The Soul Of Furniture

Many years ago my husband and I were in an antique store in Westport, CT when we spotted an old, French, mustache club chair. It was a big, regal, show-stopping type of chair and while it was not cheap, we bought it anyway. Over the years it occupied a prime spot in our living room and it always seemed to be the chair that the first person in the door wanted to plop in and stay for the rest of the night. It had soft, buttery leather that you sank into and it cradled you with its welcoming wide arms. It just seemed to lure people into it.

Over the years we moved many times and it was always the centerpiece of the living room. While I admit that I am very careful with my antiques, I don’t treat my furniture like I live in a museum so eventually the signs of wear started to show. The leather got dry and cracked, the piping on the cushion eventually ripped, and the seat started to sag to an all-new low making it difficult to get in and out of. Rather than risk it getting worse, when we moved to my current house I decided to downgrade it from show-stopping status to a quieter life as a corner reading chair in my bedroom. I think this might be what killed it.

I believe that since older furniture is made from wood and leather and even horsehair stuffing that comes from trees and animals, then it’s possible for it to have a soul, and even memory. Its birth from a living thing gives it an energy that today’s soulless, man-made particle-board crap simply doesn’t have. I know this because sometimes I feel a distinct pull from a piece of furniture that honestly seems to speak to me. This chair was like that. I always loved it, loved looking at it. Unfortunately, once it was in my bedroom it became a cat chair, the chair you threw your clothes on, the one you couldn’t sit in because you could feel the springs coming through. It made me incredibly sad because I could never really bring it back to its former glory. To reupholster it would be to make it something it wasn’t. To throw it away would be tragic. To watch it slowly fall apart to the point of embarrassment was definitely painful.

So I put in on Craigslist and hoped for the best. I found someone who had a companion chair just like it and he loved the lived-in look of it, but in the end he chickened out. To be honest, it didn’t have a lot of years left unless you took it apart and started over and that seemed like heresy. I didn’t know what to do. I had never “worried” over a piece of furniture in my life. Usually when it was time to move on, I didn’t have a problem re-homing an item and letting it go to make someone else happy. When a buyer finally showed up and was willing to pay to have it shipped to SEATTLE sight unseen, I had the bad feeling that it was a death knell. But what could I do? It was old, it was big, it was falling apart and would cost a fortune to restore. I let it go.

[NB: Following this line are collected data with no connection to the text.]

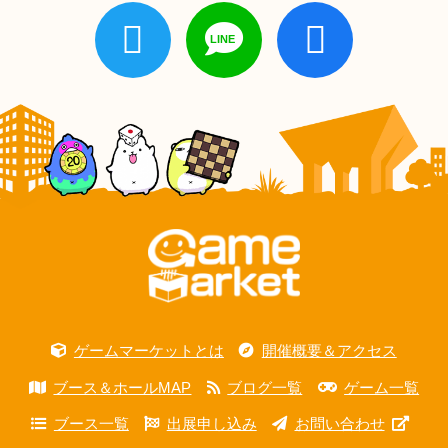
ゲームマーケットとは
開催概要＆アクセス
ブース＆ホールMAP
ブログ一覧
ゲーム一覧
ブース一覧
出展申し込み
お問い合わせ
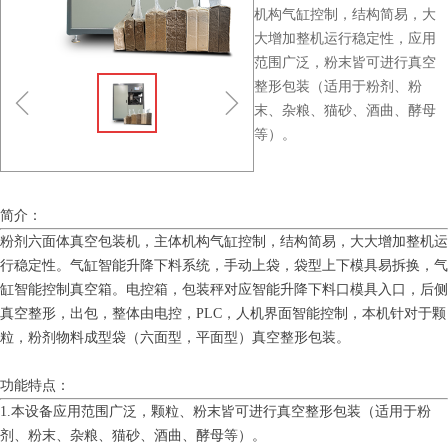
机构气缸控制，结构简易，大
大增加整机运行稳定性，应用
范围广泛，粉末皆可进行真空
整形包装（适用于粉剂、粉
ꁆ
ꁇ
末、杂粮、猫砂、酒曲、酵母
等）。
简介：
粉剂六面体真空包装机，主体机构气缸控制，结构简易，大大增加整机运
行稳定性。气缸智能升降下料系统，手动上袋，袋型上下模具易拆换，气
缸智能控制真空箱。电控箱，包装秤对应智能升降下料口模具入口，后侧
真空整形，出包，整体由电控，PLC，人机界面智能控制，本机针对于颗
粒，粉剂物料成型袋（六面型，平面型）真空整形包装。
功能特点：
1.本设备应用范围广泛，颗粒、粉末皆可进行真空整形包装（适用于粉
剂、粉末、杂粮、猫砂、酒曲、酵母等）。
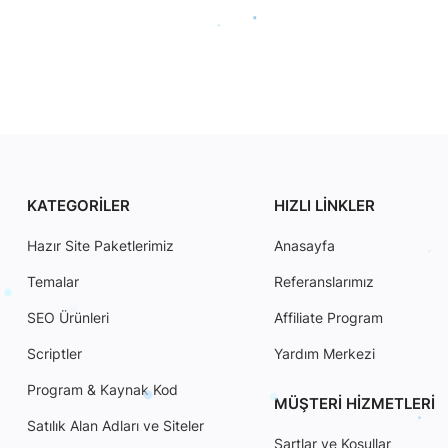
KATEGORILER
HIZLI LINKLER
Hazır Site Paketlerimiz
Anasayfa
Temalar
Referanslarımız
SEO Ürünleri
Affiliate Program
Scriptler
Yardım Merkezi
Program & Kaynak Kod
MÜŞTERI HIZMETLERI
Satılık Alan Adları ve Siteler
Şartlar ve Koşullar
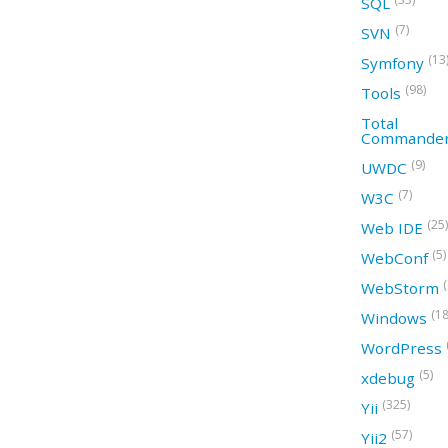
SQL
(7)
SVN
(13
Symfony
(98)
Tools
Total
Commande
(9)
UWDC
(7)
W3C
(25)
Web IDE
(5)
WebConf
WebStorm
(18
Windows
WordPress
(5)
xdebug
(325)
Yii
(57)
Yii2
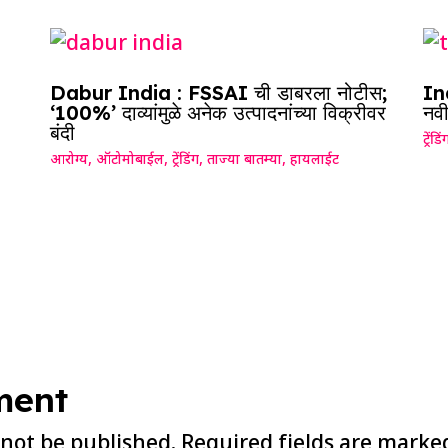
Dabur India : FSSAI ची डाबरला नोटीस;
Ind
‘100%’ दाव्यांमुळे अनेक उत्पादनांच्या विक्रीवर
नवी
बंदी
ट्रेंडिं
आरोग्य
,
ऑटोमोबाईल
,
ट्रेंडिंग
,
ताज्या बातम्या
,
हायलाईट
ment
 not be published.
Required fields are mark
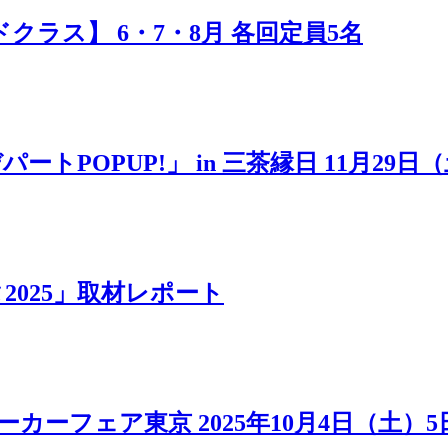
ラス】 6・7・8月 各回定員5名
POPUP!」 in 三茶縁日 11月29日
025」取材レポート
カーフェア東京 2025年10月4日（土）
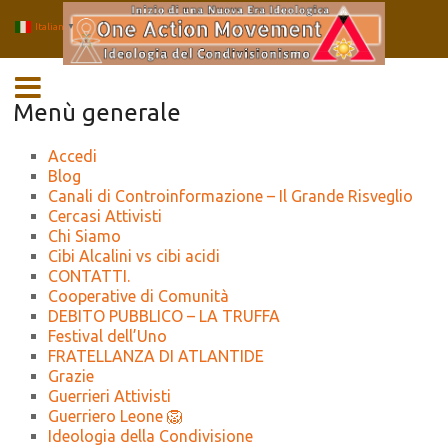
Italian
▼
Salta
MENU
al
contenuto
Menù generale
Accedi
Blog
Canali di Controinformazione – Il Grande Risveglio
Cercasi Attivisti
Chi Siamo
Cibi Alcalini vs cibi acidi
CONTATTI.
Cooperative di Comunità
DEBITO PUBBLICO – LA TRUFFA
Festival dell’Uno
FRATELLANZA DI ATLANTIDE
Grazie
Guerrieri Attivisti
Guerriero Leone 🦁
Ideologia della Condivisione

When the moving company came to wrap it up and take it away I watched it go and I felt really, really strange. Bad strange. I eventually reached out to the resale site and asked if they could share the contact information of the person who bought it. I really wanted to know what was going to happen to it. They said they’d ask but I never heard anything.

I can only hope that if it was indeed stripped for its parts, its soulful pieces have gone on to make newer, more beautiful things and that somewhere in its memory is me, one of the furniture mamas in its long history who truly appreciated and understood and loved it for its greatness.